# [EXERCISE]
Would you restate all the entries exactly, leaving nothing out?

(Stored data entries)
┌──

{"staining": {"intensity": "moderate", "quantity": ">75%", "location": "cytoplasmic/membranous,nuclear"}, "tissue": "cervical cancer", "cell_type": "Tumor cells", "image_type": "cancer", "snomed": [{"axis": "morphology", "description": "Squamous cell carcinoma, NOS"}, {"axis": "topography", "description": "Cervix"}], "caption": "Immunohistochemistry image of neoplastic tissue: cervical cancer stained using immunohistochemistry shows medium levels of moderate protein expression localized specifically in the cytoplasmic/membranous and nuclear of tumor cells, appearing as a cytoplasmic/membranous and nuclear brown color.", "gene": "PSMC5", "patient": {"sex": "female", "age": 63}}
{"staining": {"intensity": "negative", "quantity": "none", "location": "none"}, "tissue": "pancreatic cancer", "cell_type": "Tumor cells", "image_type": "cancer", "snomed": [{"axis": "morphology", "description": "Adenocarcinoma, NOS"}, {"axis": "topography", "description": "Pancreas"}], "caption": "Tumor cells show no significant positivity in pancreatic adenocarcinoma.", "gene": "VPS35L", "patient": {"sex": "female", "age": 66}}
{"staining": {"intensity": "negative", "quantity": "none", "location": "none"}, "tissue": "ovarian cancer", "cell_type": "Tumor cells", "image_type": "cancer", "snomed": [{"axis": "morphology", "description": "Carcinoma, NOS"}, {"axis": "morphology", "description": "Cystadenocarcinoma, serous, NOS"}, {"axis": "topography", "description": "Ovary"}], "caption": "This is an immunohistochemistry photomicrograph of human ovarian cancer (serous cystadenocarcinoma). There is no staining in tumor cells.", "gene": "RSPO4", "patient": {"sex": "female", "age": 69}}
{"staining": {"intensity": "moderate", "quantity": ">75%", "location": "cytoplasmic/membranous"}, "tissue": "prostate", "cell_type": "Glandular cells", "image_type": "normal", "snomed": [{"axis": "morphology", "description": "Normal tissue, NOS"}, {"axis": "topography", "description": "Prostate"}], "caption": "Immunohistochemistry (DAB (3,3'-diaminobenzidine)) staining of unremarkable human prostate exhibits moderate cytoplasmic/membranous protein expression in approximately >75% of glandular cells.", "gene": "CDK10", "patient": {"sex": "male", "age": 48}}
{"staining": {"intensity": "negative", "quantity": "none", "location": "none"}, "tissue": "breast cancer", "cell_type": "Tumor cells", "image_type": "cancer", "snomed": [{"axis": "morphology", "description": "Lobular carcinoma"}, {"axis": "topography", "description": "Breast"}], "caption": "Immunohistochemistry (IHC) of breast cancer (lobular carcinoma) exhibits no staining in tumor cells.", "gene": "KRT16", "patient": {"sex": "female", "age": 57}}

└──

# [YOUR SOLUTION]
{"staining": {"intensity": "moderate", "quantity": ">75%", "location": "cytoplasmic/membranous,nuclear"}, "tissue": "cervical cancer", "cell_type": "Tumor cells", "image_type": "cancer", "snomed": [{"axis": "morphology", "description": "Squamous cell carcinoma, NOS"}, {"axis": "topography", "description": "Cervix"}], "caption": "Immunohistochemistry image of neoplastic tissue: cervical cancer stained using immunohistochemistry shows medium levels of moderate protein expression localized specifically in the cytoplasmic/membranous and nuclear of tumor cells, appearing as a cytoplasmic/membranous and nuclear brown color.", "gene": "PSMC5", "patient": {"sex": "female", "age": 63}}
{"staining": {"intensity": "negative", "quantity": "none", "location": "none"}, "tissue": "pancreatic cancer", "cell_type": "Tumor cells", "image_type": "cancer", "snomed": [{"axis": "morphology", "description": "Adenocarcinoma, NOS"}, {"axis": "topography", "description": "Pancreas"}], "caption": "Tumor cells show no significant positivity in pancreatic adenocarcinoma.", "gene": "VPS35L", "patient": {"sex": "female", "age": 66}}
{"staining": {"intensity": "negative", "quantity": "none", "location": "none"}, "tissue": "ovarian cancer", "cell_type": "Tumor cells", "image_type": "cancer", "snomed": [{"axis": "morphology", "description": "Carcinoma, NOS"}, {"axis": "morphology", "description": "Cystadenocarcinoma, serous, NOS"}, {"axis": "topography", "description": "Ovary"}], "caption": "This is an immunohistochemistry photomicrograph of human ovarian cancer (serous cystadenocarcinoma). There is no staining in tumor cells.", "gene": "RSPO4", "patient": {"sex": "female", "age": 69}}
{"staining": {"intensity": "moderate", "quantity": ">75%", "location": "cytoplasmic/membranous"}, "tissue": "prostate", "cell_type": "Glandular cells", "image_type": "normal", "snomed": [{"axis": "morphology", "description": "Normal tissue, NOS"}, {"axis": "topography", "description": "Prostate"}], "caption": "Immunohistochemistry (DAB (3,3'-diaminobenzidine)) staining of unremarkable human prostate exhibits moderate cytoplasmic/membranous protein expression in approximately >75% of glandular cells.", "gene": "CDK10", "patient": {"sex": "male", "age": 48}}
{"staining": {"intensity": "negative", "quantity": "none", "location": "none"}, "tissue": "breast cancer", "cell_type": "Tumor cells", "image_type": "cancer", "snomed": [{"axis": "morphology", "description": "Lobular carcinoma"}, {"axis": "topography", "description": "Breast"}], "caption": "Immunohistochemistry (IHC) of breast cancer (lobular carcinoma) exhibits no staining in tumor cells.", "gene": "KRT16", "patient": {"sex": "female", "age": 57}}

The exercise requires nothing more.